Si vous cherchez à couvrir l’ensemble des cas de gestion dès le premier déploiement, vous risquez de complexifier inutilement le paramétrage et donc de retarder l’adoption.
Mieux vaut opter pour un projet de GTA qui soit structuré par étapes, avec des objectifs clairs à chaque phase et des règles stabilisées avant d’être étendues.
Donner une trajectoire au projet
La durée d’un projet de GTA dépend moins du nombre de mois inscrits dans un rétroplanning que de la capacité de l’organisation à absorber le changement.
Les tests utilisateurs, les ajustements réguliers, la formation des managers et l’accompagnement des équipes sont autant d’éléments qui conditionnent l’appropriation réelle de la solution. Négliger ces étapes revient à déplacer les problèmes sans les résoudre.

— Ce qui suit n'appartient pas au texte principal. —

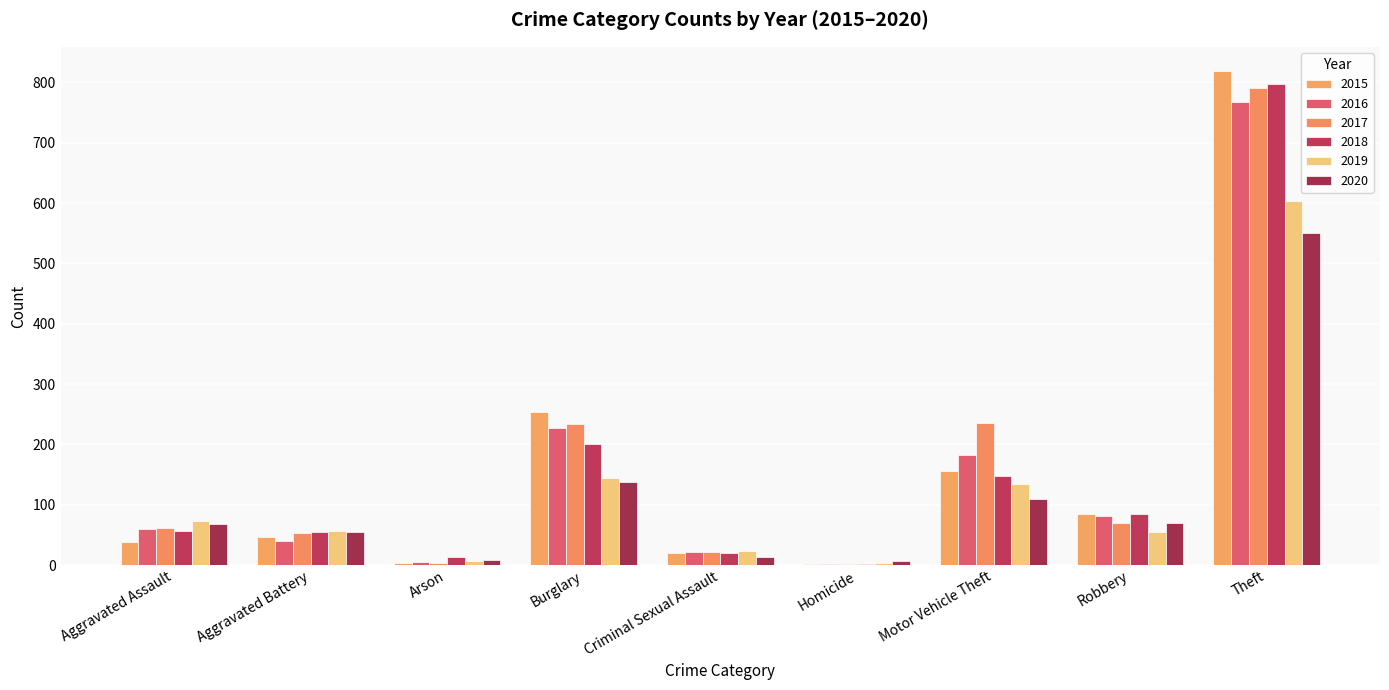

At which category does the chart reach its peak across all series?

Theft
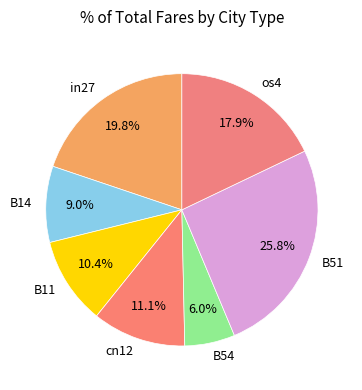

To the nearest percent, what is the average slice percentage?

14%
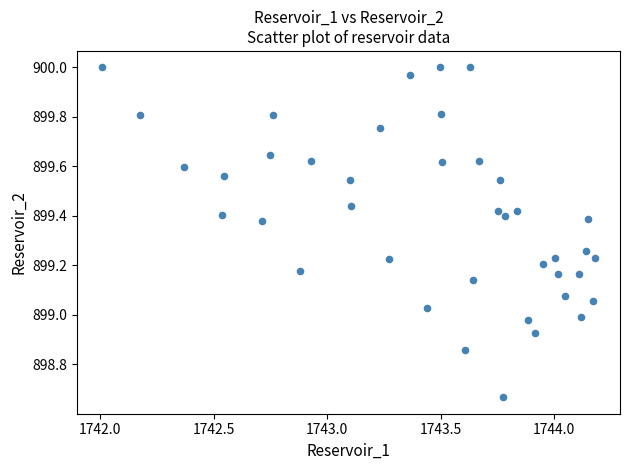

What is the range of Y values (max minus min)?

1.3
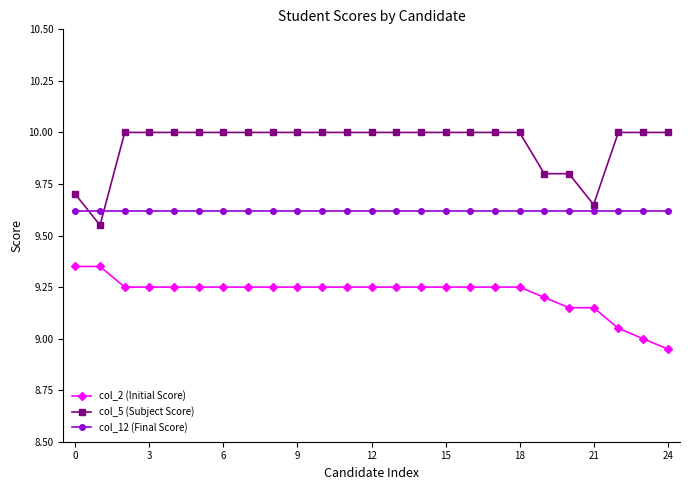

True or false: col_12 (Final Score) and col_2 (Initial Score) intersect in this chart.

False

Choisir une solution en fonction de l’organisation
Le choix d’un logiciel de GTA doit découler du fonctionnement réel de l’entreprise, et non l’inverse. En effet, une organisation mono-site, avec peu de règles de temps de travail, n’a pas les mêmes besoins qu’une structure multi-sites, soumise à plusieurs accords, cycles horaires ou populations distinctes.
Un outil trop simple atteint vite ses limites dès que la complexité augmente. À l’inverse, une solution très riche peut alourdir les usages si elle couvre des cas inexistants ou marginaux.
Dans les deux situations, le problème n’est pas l’outil en soi, mais l’écart entre ce qu’il permet et ce que l’organisation doit gérer au quotidien.
Le bon choix repose donc sur un alignement clair entre trois éléments :
- le niveau de complexité des règles de temps de travail,
- les objectifs assignés au projet de GTA
- et la capacité de la solution à les couvrir sans sur-paramétrage ni contournement.
Structurer la gouvernance du projet dès le départ
Un projet de GTA mobilise plusieurs acteurs :
- les fonctions RH et paie,
- les managers,
- la DSI,
- et parfois la finance.
Partant de cela, il faut veiller à définir autant que possible les rôles de chacun. Les cas échéant, cela peut créer des zones de flou qui ralentissent les décisions.
Par exemple, des référents métier identifiés, des circuits de validation clairs et des temps d’arbitrage réguliers permettront d’éviter que le projet ne repose sur quelques personnes seulement.
À retenirUn projet de GTA se réussit moins par la sophistication de la solution que par la clarté du cadrage, la progressivité du déploiement et la gouvernance mise en place. Une fois lancé, le projet doit suivre une trajectoire lisible, alignée avec l’organisation réelle du travail, sans chercher à tout régler d’un seul coup. |
Conclusion
Un projet de GTA ne répond pas à une logique d’équipement. Il s’envisage lorsque la gestion des temps devient difficile à maintenir avec les outils et les pratiques existants.
Certains signes doivent vous alerter et interroger la pertinence de continuer certaines pratiques. Ce peut être le temps croissant consacré aux corrections, la complexité des clôtures ou encore les échanges répétés autour des mêmes écarts. Pris isolément, ils peuvent sembler gérables. Lorsqu’ils se cumulent, ils questionnent la capacité de l’organisation à fonctionner durablement ainsi.
Identifier le bon moment constitue souvent la principale difficulté. Cela suppose d’objectiver la situation et de clarifier ce que l’on attend réellement d’un projet de GTA. Une GTA bien cadrée ne résout pas tous les sujets immédiatement, mais elle peut fournir une base plus lisible pour piloter le temps de travail et sécuriser les processus dans le temps.